How to find causes of NAN grads?

After upgrade to PyTorch 1.12.1 (conda, cuda 11.3), I got nan grad for some Conv2d weights and biases right after the validation:

- Epoch 0 training.
- Validation.
- Epoch 1 training.
- Validation.
...
- Epoch N training.
- Validation.
- Got nan in the first step of epoch N+1.
- Got nan in the second step of epoch N+2.
- Got nan in the third step of epoch N+3.
...

If I save the model’s state dict and inputs when nan appears, then run forward and backward manually in another python process with the saved objects, the grad will be normal with no nan.

I use model.to(memory_format=torch.channels_last) and fp16 training. If I remove model.to(memory_format=torch.channels_last) or use fp32 training, the training will work normally without nan grad.

It also works in PyTorch 1.11.

Is there any suggestion to find causes of random nan grads?

Hi @mikasa,

Have a look at torch.autograd.detect_analomy which is designed to find what operations cause NaNs. (docs here)

Thank you @AlphaBetaGamma96. I have tried torch.autograd.detect_anomaly, but it just said ConvolutionBackward0 returns nan values.

The convolution will not get nan values if I run the model in another python process with the same states and inputs.

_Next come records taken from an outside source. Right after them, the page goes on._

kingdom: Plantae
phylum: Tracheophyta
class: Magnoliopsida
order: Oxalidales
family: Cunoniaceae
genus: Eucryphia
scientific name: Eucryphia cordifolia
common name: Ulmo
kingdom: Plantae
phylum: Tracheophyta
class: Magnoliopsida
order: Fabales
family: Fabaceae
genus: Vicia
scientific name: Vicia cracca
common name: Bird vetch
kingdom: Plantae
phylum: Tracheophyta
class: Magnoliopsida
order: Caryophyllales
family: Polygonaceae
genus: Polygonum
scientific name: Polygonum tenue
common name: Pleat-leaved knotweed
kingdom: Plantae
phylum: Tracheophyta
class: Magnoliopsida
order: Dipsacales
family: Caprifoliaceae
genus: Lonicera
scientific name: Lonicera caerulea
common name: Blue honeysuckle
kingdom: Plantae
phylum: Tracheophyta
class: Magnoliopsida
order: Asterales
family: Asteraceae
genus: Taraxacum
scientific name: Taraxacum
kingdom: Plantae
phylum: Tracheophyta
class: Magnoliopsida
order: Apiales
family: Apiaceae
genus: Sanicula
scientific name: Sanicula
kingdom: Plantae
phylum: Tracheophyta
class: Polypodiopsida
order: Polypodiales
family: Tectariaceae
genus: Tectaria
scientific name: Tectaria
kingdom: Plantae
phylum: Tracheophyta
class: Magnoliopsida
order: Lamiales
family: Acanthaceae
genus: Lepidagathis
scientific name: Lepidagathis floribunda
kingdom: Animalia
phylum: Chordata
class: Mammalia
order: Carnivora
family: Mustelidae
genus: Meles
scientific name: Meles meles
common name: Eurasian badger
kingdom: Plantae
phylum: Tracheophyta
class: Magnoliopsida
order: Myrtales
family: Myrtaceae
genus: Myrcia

It also works normally if I use PyTorch 1.11 or use Pytorch 1.12 with data format NCHW.

This isn’t referencing the output of your convolution layer, it’s referencing the gradients of the convolution layer for its 0-th output.

Could you share the model you’re using? As well as the full error message you get when running torch.autograd.detect_anomlay because if you have more than 1 convolution layer it’ll be harder to know which one is causing the NaN issue (although it’s most likely the last one).

It seems that I can’t post the full model and trace here.
I set the breakpoint at the line containing the conv with nan gradient and run the following code:

# Conv2d.
print(module)  # Conv2d(32, 48, kernel_size=(8, 1), stride=(4, 1), padding=(2, 0), bias=False) 
print(module.weight.stride()) # (256, 1, 32, 32)
print(module.weight.dtype) # torch.float32
print(module.weight.isnan().any()) # torch(False, device='cuda:0')

# Conv2d's input.
print(input.shape) # torch.Size([48, 32, 64, 376])
print(input.stride()) # (770048, 1, 12032, 32)
print(input.dtype)  # torch.float16
print(input.isnan().any())  # torch(False, device='cuda:0')

# Ok.
print(torch.autograd.grad(module(input)[0, 0, 0, 0], input)[0].isnan().any()) # torch(False, device='cuda:0')
# Why does `* 0.0` get nan grad?
print(torch.autograd.grad(module(input)[0, 0, 0, 0] * 0.0, input)[0].isnan().any()) # torch(True, device='cuda:0')

I’m not sure why the last line (and the full conv backward) gets nan grad (in PyTorch 1.12.1) after running some validation passes.